Police Chief Jeff Caponera told the Public Safety Committee last week that there’s a need for a second officer, which would allow the current school officer, Tony Alfonsi, to continue his work at the middle and high schools, where he spends most of his time.

“The love’s not quite being spread around the rest of the campus,” Caponera said.

Resource officers are sworn law enforcement officers assigned to the schools who are tasked not only with safety issues but also with fostering good relationships between police and students.

Caponera noted that Trustee James Miller asked to have a discussion about a second school resource officer, especially after the shooting in Uvalde, Texas, where a gunman killed 19 students and two teachers on May 24.

The new officer would be assigned to the Grafton School District’s elementary schools, as well as St. Joseph Catholic School, St. Paul Lutheran School and Our Savior Lutheran School, the chief said.

Typically, he said, there is one officer for every 1,000 students, but in the Grafton School District alone there are about 2,500 students.

Committee members estimated the parochial schools likely have more than 500 students.

Caponera said he applied for a COPS grant on June 17 to help fund the officer’s position for the next three years. 

The grant, he noted, would cover 75% of the officer’s salary. The village would pick up a portion of the remaining cost, as would the school district and parochial schools.

The officer would be hired by the village, and the grant requires the village to maintain the position for 12 months beyond the grant period, Caponera said.

Committee Chairman Lisa Harbeck asked how the position would be funded following that time frame.

A cost-sharing agreement would have to be reached with the public and private schools, Caponera said, adding St. Joseph and St. Paul schools have indicated a willingness to share the cost.

But, he added, it won’t be possible to hire the second officer without the COPS grant.

“Jesse (Thyes, the village administrator) and Paul (Styduhar, the finance director) said it’s not going to be an issue if we don’t get a grant,” Caponera said, adding he expects to find out if they receive the grant in August or September.

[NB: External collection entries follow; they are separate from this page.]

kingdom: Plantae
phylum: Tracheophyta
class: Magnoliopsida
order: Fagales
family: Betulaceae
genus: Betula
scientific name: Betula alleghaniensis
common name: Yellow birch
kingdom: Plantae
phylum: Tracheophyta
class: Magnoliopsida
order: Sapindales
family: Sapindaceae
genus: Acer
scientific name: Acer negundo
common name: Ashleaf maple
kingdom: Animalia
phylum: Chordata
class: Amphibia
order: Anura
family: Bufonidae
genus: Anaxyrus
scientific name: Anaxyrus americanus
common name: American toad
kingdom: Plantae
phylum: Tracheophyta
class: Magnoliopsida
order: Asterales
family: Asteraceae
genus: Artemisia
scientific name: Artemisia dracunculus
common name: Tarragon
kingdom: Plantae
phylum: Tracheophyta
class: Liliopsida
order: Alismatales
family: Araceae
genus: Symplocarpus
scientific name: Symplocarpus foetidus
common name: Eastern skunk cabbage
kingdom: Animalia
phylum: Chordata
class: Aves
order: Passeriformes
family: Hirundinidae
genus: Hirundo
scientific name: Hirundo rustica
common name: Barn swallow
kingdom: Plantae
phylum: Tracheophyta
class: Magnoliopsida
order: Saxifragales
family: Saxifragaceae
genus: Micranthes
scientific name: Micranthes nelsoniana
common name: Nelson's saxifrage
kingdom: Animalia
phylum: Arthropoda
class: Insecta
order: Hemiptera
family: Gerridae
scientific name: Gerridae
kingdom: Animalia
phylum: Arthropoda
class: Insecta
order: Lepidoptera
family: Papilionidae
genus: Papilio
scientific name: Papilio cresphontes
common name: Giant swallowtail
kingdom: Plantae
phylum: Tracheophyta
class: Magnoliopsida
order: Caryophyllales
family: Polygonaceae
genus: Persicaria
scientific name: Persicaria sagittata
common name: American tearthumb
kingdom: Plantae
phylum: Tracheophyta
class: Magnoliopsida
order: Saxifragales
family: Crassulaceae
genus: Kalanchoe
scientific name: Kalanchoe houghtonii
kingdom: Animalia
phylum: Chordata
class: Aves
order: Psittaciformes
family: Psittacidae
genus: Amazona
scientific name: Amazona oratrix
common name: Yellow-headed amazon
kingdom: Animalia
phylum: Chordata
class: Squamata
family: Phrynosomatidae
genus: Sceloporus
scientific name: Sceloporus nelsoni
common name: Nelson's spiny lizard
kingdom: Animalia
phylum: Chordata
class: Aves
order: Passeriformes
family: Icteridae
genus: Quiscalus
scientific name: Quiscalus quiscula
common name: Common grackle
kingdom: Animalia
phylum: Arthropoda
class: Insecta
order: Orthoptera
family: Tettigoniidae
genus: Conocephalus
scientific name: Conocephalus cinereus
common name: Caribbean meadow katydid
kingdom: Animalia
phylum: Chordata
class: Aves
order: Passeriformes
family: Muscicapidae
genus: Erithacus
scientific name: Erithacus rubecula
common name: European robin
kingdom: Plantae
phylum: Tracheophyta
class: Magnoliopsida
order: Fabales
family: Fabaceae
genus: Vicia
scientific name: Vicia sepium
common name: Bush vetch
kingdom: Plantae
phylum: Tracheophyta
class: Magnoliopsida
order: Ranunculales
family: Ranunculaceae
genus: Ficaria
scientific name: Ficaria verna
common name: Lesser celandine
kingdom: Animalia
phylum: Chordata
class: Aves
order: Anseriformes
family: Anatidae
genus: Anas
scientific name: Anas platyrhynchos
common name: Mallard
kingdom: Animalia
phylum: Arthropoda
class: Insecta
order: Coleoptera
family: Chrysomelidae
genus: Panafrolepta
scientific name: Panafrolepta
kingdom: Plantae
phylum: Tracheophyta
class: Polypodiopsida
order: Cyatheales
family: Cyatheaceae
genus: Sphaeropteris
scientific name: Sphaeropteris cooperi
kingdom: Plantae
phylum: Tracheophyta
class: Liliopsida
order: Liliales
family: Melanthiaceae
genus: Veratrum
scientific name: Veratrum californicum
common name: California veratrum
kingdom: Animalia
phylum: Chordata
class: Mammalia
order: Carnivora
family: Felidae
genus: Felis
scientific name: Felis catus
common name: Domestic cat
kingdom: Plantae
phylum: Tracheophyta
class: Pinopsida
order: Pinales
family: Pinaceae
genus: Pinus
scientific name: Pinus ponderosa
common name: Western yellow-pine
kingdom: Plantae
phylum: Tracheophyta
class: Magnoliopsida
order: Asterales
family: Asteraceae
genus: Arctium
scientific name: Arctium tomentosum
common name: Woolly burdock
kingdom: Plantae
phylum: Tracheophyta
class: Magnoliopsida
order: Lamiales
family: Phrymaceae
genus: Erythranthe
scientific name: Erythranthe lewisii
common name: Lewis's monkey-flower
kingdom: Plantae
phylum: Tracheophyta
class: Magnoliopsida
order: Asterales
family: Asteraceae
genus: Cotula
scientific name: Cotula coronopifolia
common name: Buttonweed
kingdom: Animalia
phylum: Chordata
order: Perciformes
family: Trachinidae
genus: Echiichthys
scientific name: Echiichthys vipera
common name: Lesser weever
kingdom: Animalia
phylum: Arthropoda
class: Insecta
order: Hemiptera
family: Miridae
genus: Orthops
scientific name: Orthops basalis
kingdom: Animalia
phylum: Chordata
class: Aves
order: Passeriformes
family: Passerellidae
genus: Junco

The school officer is assigned to the schools full-time and is expected to be in the schools every day. They also attend numerous extracurricular activities.

“They’re there as long as the students are there,” Caponera said.

Harbeck asked if the officer then joins the ranks of the other patrol officers during the summer.

He does, Caponera said, but he noted that time is limited because the resource officer receives training in the summer and also takes the comp time he’s accrued during the school year then.

A final proposal for a school officer will be submitted for approval later this year, Caponera said.